Wel, onthoud dat WordPress een fundament is - geen raamwerk - dus we zijn standaard onderworpen aan de architectuur van WordPress. Dit doet niet betekent dat we in sommige gevallen onze eigen bibliotheken niet kunnen binnenhalen, maar het heeft wel invloed op de manier waarop onze applicaties en projecten worden gebouwd.
We zullen het wat meer hebben over de bibliotheken, uitbreidbaarheid en meer, maar in de eerste plaats is het van belang op te merken dat MVC (en MVVM en andere varianten van het Model, View, Whatever) -paradigma allemaal dagdagelijks zijn de woede, WordPress doet het niet volg die conventie.
Er zijn argumenten voor en tegen waarom dat een goede zaak of een slechte zaak is, maar dat is niet het doel van deze functie. In plaats daarvan is het gewoon de moeite waard om op te merken dat WordPress een door gebeurtenissen aangestuurd patroon gebruikt in plaats van het configuratiescherm met modelaanzicht.
En om dat te bereiken, is het de moeite waard om te begrijpen hoe het evenementgestuurde model werkt, zodat je een duidelijk begrip hebt van hoe WordPress-hooks werken, en hoe je kunt veranderen van denken vanuit MVC of welk ander paradigma je ook gewend bent te gebruiken, hoe WordPress zijn informatie beheert.
Voordat we een voorbeeld van een evenementgestuurde toepassing bekijken, laten we opnieuw bekijken wat het betekent om het MVC-paradigma te volgen.
Het hele MVC-model ziet er als volgt uit:
Gebeurtenisgestuurde applicaties kunnen nu enkele van dezelfde componenten hebben - dat wil zeggen, ze kunnen weergaven en modellen of views en data-objecten hebben - maar ze hebben niet noodzakelijk een controller die de coördinerende informatie van de voorkant tot de achterkant coördineert.
In plaats daarvan werkt evenementgestuurde programmering van het uitgangspunt dat "zoiets is gebeurd". Vandaar de naam voor acties in het WordPress-jargon (natuurlijk hebben we ook filters, maar ik zal die even behandelen).
WordPress biedt haken die letterlijk punten in uitvoering zijn waarin we onze eigen functionaliteit zodanig kunnen introduceren dat WordPress herkent dat "wanneer deze gebeurtenis gebeurt er, ik moet schieten deze functies"waar deze functies worden gedefinieerd als alles wat we hebben verstrekt.

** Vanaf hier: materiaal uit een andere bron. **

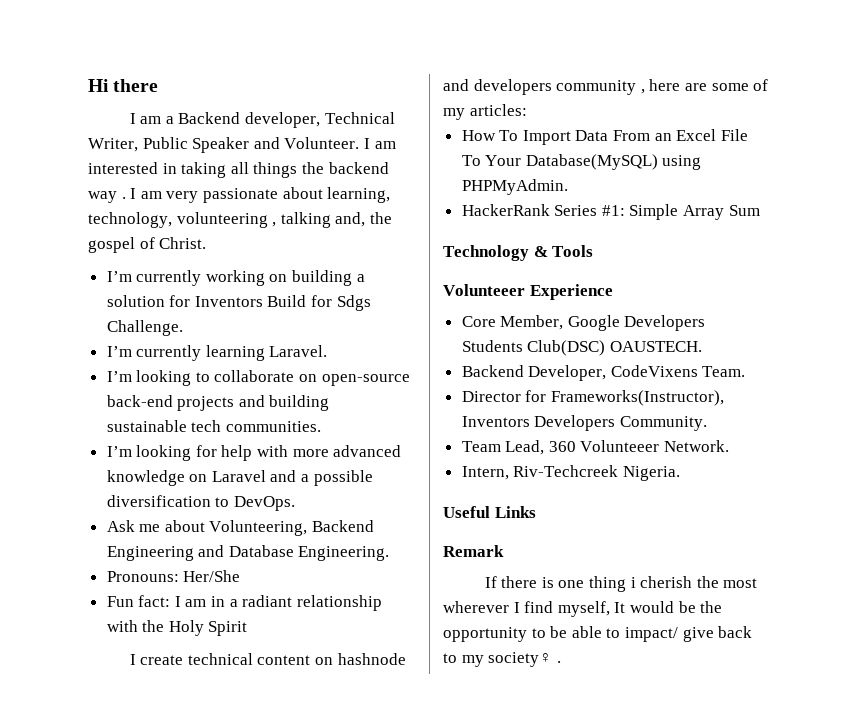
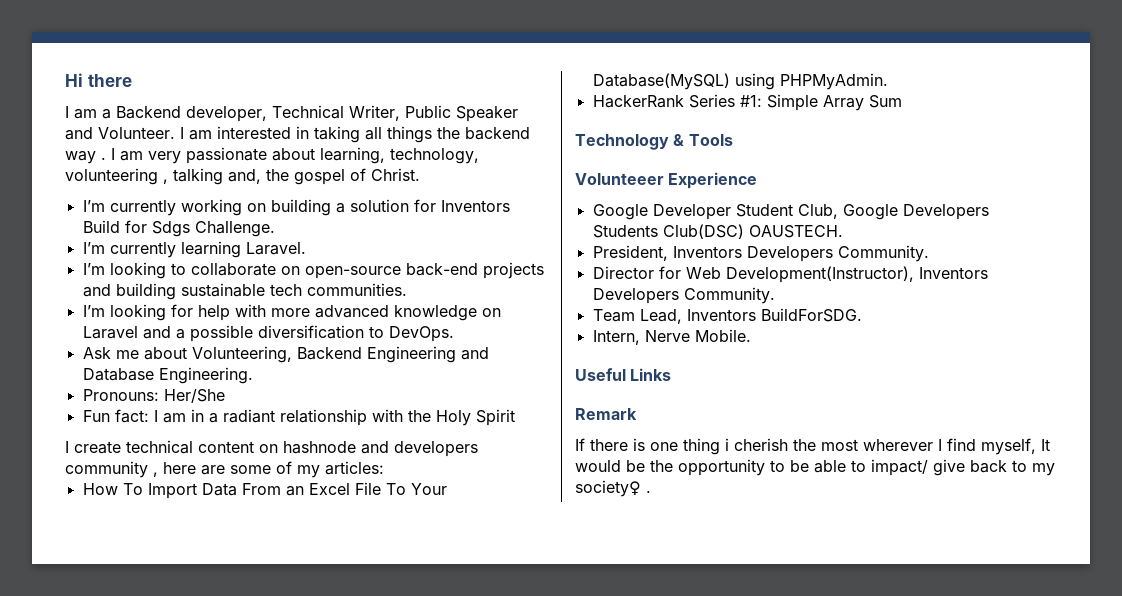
[461,315,564,330] Core Member, -> [592,204,838,220] Google Developer Student Club,
[461,365,746,381] Backend Developer, CodeVixens Team. -> [592,245,929,262] President, Inventors Developers Community.
[550,390,724,406] Frameworks(Instructor), -> [685,266,914,283] Web Development(Instructor),
[548,440,730,452] 360 Volunteeer Network. -> [686,308,862,322] Inventors BuildForSDG.
[513,465,680,481] Riv-Techcreek Nigeria. -> [644,329,751,342] Nerve Mobile.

De waarheid is, filters werken op dezelfde manier, maar hun doel is anders. Kort gezegd, filters zijn acties die zijn bedoeld voor het manipuleren van gegevens (zoals toevoegen, voorverdelen, verwijderen of bijwerken van de inhoud) op een of andere manier voordat ze terugkeren naar de uitvoering van de toepassing.
Dus hoe ziet dit eruit?
Niets erg ingewikkelds, toch?
Het doel van dit artikel is om ons in eerste instantie te laten denken in termen van door gebeurtenissen gestuurde programmering en hoe we onze inspanningen voor het bouwen van webtoepassingen specifiek op WordPress kunnen coördineren..

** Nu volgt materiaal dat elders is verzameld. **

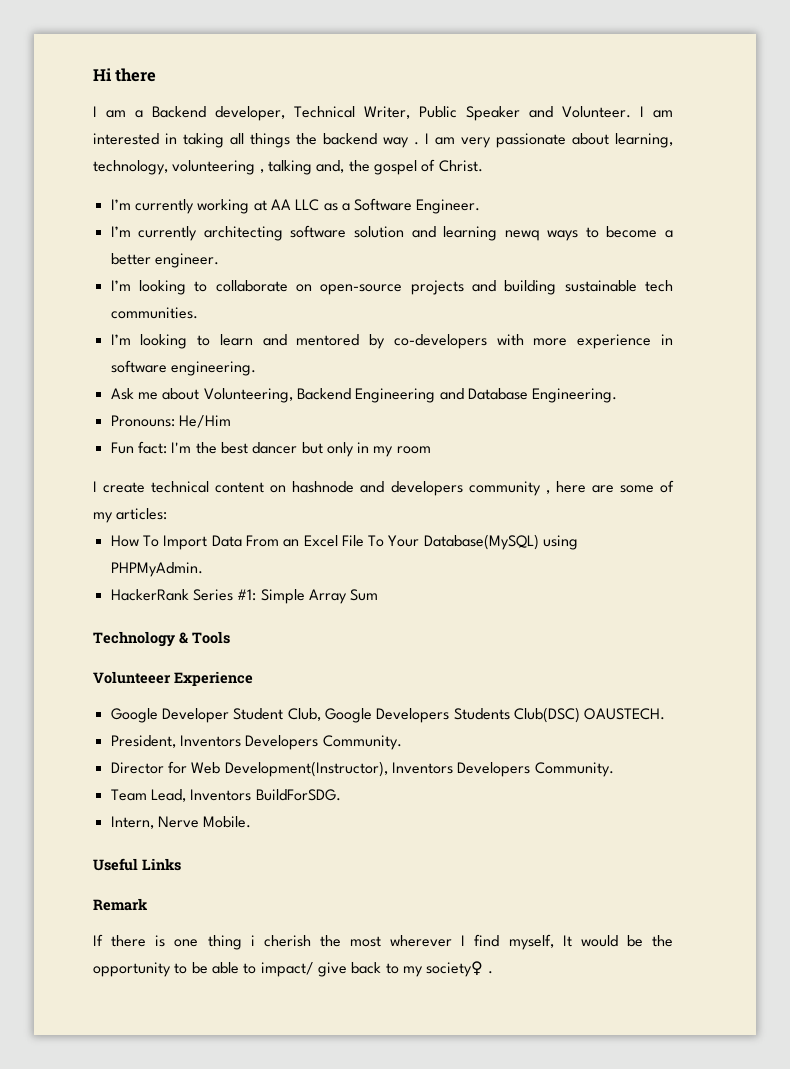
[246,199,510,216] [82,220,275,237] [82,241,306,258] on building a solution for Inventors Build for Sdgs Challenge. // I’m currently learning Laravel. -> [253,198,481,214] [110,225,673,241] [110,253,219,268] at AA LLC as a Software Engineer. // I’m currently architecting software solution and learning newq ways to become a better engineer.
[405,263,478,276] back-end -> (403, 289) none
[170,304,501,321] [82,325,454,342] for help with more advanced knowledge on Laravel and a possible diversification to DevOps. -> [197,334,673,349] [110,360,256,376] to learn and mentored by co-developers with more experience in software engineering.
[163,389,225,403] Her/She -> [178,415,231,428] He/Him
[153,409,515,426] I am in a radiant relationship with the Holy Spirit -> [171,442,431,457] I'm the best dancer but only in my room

Dat wil zeggen dat het belangrijk is voor ons om te denken in termen van events of het feit dat 'er iets is gebeurd', zodat we weten wanneer we onze eigen acties op de juiste manier moeten invoegen. We zullen hier in het volgende artikel iets meer in detail over praten, maar het belangrijkste punt dat ik wil dat jullie weghalen van dit specifieke artikel is dat alleen omdat iets niet MVC is (of wat dan ook, het volgende populaire paradigma is ) betekent niet dat het niet goed geschikt is voor de ontwikkeling van toepassingen.

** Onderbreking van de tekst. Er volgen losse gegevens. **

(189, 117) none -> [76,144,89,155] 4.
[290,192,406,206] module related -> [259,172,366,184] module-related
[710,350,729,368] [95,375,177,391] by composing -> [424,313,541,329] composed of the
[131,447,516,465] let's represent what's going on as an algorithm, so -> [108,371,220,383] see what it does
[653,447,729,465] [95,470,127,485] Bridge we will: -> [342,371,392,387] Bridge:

Elk patroon en elke architectuur biedt ons voordelen en nadelen die allemaal kunnen bijdragen aan het succes van het bouwen van een webtoepassing.
Vervolgens nemen we in de reeks een meer gedetailleerde beschrijving van hoe haken een cruciale rol spelen bij het bouwen van webtoepassingen op WordPress, en daarna gaan we kijken naar enkele van de faciliteiten die WordPress out-of-the-box biedt. dat maakt het zo'n solide optie voor bepaalde typen (lees: niet allemaal typen) van webapplicaties.